Task directions:
Among the records below, find the line that has "-> [317,84,366,96] provider"; from there, give the lines again exactly, and stop after the line that has "(1132, 266) none -> [230,262,251,272] and".

Given records:
--------------------------------

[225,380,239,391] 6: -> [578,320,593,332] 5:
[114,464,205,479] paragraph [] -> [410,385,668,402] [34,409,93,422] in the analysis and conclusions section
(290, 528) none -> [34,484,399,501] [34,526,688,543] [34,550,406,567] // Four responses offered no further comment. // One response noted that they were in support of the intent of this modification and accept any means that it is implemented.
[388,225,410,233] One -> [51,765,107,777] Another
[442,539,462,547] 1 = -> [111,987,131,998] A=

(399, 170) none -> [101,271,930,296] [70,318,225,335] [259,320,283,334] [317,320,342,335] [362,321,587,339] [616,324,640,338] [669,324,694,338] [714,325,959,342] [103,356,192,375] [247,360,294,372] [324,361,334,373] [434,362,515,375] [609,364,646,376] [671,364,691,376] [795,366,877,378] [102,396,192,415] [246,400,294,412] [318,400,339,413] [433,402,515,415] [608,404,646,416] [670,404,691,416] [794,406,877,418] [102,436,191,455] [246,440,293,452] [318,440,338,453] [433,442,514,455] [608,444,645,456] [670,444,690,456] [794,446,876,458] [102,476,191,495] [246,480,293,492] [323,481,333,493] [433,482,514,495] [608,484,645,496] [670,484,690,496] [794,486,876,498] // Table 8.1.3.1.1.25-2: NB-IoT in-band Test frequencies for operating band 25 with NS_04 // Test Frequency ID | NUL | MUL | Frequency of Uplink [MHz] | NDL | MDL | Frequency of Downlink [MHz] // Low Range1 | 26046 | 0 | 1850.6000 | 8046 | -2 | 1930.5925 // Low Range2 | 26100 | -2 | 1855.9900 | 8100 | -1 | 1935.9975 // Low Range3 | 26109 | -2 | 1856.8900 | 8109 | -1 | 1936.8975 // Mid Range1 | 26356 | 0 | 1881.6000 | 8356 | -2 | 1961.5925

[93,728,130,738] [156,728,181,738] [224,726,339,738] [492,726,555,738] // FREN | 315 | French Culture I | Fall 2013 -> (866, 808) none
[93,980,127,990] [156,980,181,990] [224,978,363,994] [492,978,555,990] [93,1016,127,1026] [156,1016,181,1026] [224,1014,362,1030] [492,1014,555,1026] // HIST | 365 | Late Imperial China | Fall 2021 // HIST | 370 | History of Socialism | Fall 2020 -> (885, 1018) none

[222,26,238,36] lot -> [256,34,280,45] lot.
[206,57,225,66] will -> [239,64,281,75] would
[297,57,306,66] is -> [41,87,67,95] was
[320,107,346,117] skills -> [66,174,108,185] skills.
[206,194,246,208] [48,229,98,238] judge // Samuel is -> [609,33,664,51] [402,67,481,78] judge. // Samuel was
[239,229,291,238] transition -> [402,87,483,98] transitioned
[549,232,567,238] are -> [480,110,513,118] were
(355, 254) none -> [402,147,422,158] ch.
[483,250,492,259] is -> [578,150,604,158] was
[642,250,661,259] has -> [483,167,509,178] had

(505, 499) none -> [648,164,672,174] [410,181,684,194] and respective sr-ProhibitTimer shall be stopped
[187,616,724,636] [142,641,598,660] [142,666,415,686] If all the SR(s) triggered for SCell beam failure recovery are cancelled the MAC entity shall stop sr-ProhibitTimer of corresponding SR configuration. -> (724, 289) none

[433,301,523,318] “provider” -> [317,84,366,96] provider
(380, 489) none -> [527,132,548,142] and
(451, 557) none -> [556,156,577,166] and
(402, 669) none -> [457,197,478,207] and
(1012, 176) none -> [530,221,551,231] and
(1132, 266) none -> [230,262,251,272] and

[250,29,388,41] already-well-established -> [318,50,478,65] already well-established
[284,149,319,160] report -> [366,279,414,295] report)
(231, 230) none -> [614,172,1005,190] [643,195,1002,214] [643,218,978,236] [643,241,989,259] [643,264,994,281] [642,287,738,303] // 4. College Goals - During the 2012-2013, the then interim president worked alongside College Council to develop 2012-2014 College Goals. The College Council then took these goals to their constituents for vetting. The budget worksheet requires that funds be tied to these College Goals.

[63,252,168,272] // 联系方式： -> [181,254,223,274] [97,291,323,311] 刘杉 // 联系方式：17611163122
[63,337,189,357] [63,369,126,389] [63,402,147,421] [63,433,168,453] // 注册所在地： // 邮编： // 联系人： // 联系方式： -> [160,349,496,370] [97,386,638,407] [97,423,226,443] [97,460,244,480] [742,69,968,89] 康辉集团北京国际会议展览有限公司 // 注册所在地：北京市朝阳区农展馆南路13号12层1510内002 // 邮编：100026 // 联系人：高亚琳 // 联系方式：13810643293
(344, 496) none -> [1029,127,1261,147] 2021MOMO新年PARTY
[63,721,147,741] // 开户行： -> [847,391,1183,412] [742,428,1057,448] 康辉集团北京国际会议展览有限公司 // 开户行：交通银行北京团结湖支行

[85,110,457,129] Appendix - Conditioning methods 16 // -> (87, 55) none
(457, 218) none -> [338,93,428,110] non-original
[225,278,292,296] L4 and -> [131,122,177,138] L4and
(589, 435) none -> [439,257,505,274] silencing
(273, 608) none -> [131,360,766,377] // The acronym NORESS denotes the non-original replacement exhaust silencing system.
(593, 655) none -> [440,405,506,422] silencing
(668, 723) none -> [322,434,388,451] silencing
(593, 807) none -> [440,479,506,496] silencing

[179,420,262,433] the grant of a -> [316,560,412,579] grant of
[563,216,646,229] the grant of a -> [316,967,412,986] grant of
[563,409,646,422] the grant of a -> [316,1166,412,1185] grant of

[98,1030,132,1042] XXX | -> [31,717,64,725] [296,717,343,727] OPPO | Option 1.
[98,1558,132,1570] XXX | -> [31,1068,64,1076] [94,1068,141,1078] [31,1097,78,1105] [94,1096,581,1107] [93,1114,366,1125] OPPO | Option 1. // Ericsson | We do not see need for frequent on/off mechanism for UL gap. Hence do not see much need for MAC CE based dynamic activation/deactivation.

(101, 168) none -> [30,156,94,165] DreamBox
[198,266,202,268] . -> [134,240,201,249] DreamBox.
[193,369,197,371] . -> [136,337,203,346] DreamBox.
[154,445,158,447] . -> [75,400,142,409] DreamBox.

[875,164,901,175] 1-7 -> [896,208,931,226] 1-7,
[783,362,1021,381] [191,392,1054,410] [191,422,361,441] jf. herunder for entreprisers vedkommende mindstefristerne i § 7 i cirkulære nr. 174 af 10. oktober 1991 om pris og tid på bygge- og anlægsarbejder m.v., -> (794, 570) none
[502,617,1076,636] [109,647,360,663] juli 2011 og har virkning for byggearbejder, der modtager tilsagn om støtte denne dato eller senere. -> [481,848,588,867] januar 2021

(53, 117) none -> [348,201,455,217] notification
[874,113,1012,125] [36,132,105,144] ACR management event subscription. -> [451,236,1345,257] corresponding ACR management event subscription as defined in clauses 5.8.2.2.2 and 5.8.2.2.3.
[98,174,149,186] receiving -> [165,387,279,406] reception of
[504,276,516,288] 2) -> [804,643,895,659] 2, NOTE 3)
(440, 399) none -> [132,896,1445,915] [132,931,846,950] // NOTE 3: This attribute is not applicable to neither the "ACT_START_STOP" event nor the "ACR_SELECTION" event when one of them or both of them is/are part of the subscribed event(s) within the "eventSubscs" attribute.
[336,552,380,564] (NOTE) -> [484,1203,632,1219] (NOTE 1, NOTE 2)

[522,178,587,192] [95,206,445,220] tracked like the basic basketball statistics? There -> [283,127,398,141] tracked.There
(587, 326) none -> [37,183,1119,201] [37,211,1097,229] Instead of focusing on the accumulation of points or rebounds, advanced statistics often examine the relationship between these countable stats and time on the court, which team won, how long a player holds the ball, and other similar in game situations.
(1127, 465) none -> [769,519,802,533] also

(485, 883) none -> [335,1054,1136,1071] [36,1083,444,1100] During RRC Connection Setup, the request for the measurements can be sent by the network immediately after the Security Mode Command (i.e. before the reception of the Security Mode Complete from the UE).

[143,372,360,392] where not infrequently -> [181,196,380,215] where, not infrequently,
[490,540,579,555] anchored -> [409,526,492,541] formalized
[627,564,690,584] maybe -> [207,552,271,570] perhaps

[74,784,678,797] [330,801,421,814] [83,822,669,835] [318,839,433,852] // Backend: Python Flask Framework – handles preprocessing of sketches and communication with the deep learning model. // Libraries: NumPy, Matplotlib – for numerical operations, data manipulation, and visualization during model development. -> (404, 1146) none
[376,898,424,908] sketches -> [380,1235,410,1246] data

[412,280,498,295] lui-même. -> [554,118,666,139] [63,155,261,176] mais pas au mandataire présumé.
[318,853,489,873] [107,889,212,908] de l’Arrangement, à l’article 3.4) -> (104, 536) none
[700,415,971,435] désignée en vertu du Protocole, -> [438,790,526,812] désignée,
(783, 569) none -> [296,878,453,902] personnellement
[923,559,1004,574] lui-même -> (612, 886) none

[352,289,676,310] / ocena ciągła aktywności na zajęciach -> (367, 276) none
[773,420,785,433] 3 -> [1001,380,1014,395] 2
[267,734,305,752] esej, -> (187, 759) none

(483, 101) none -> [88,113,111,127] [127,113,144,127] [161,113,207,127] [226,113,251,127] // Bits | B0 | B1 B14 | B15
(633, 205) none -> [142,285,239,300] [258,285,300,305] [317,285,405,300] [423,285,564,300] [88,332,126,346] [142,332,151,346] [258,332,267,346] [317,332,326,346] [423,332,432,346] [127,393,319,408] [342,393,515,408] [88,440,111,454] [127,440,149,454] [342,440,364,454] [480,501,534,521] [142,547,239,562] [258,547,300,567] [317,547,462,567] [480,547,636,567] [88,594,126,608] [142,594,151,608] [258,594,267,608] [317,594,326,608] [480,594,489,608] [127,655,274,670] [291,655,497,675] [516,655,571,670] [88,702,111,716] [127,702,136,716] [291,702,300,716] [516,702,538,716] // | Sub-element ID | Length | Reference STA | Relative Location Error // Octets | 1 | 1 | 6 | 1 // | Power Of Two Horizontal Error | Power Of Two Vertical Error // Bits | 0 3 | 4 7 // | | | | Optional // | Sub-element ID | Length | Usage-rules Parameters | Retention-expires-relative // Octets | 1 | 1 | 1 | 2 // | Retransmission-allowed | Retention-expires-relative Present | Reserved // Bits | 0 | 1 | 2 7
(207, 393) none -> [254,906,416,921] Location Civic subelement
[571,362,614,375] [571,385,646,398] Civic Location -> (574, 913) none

--------------------------------

Solution to the exercise:
[433,301,523,318] “provider” -> [317,84,366,96] provider
(380, 489) none -> [527,132,548,142] and
(451, 557) none -> [556,156,577,166] and
(402, 669) none -> [457,197,478,207] and
(1012, 176) none -> [530,221,551,231] and
(1132, 266) none -> [230,262,251,272] and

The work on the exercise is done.